PROBLEM TO SOLVE:
Give the records below again in full, exactly as written, but without any images.

PROVIDED RECORDS:
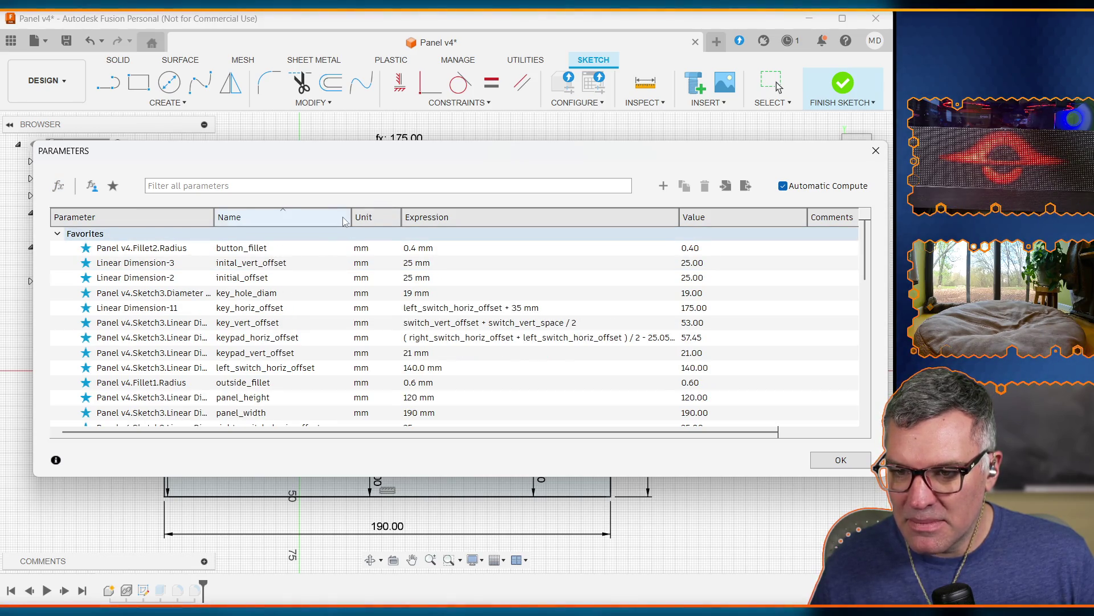
{"action": "double_click", "coordinate": [274, 307]}
{"action": "left_click", "coordinate": [433, 312]}
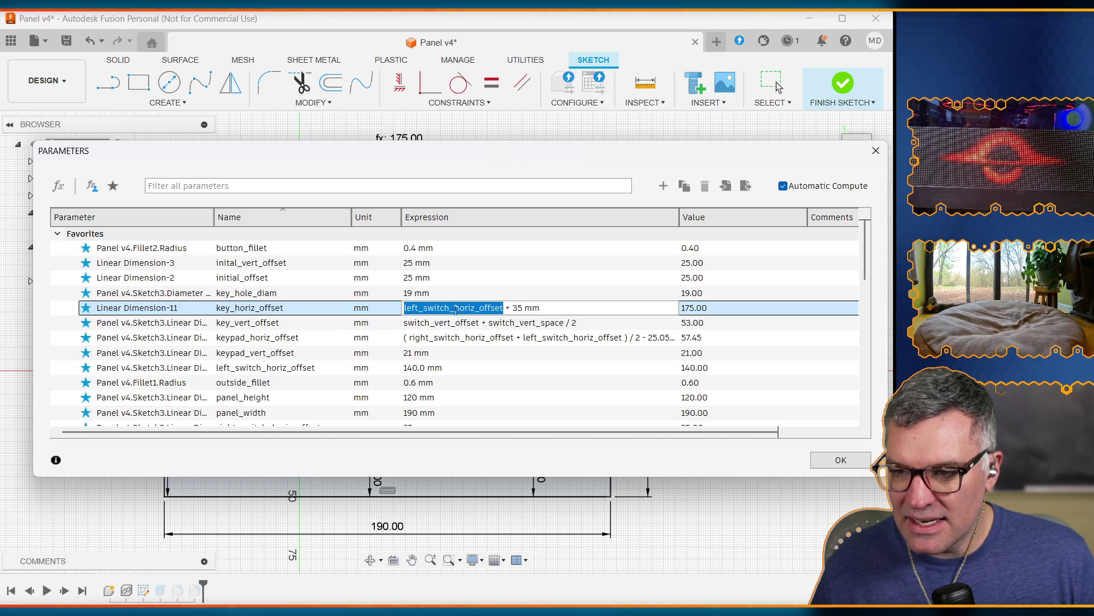
{"action": "left_click", "coordinate": [544, 311]}
{"action": "triple_click", "coordinate": [556, 307]}
{"action": "left_click", "coordinate": [622, 308]}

EXERCISE OUTPUT:
{"action": "double_click", "coordinate": [274, 307]}
{"action": "left_click", "coordinate": [433, 312]}
{"action": "left_click", "coordinate": [544, 311]}
{"action": "triple_click", "coordinate": [556, 307]}
{"action": "left_click", "coordinate": [622, 308]}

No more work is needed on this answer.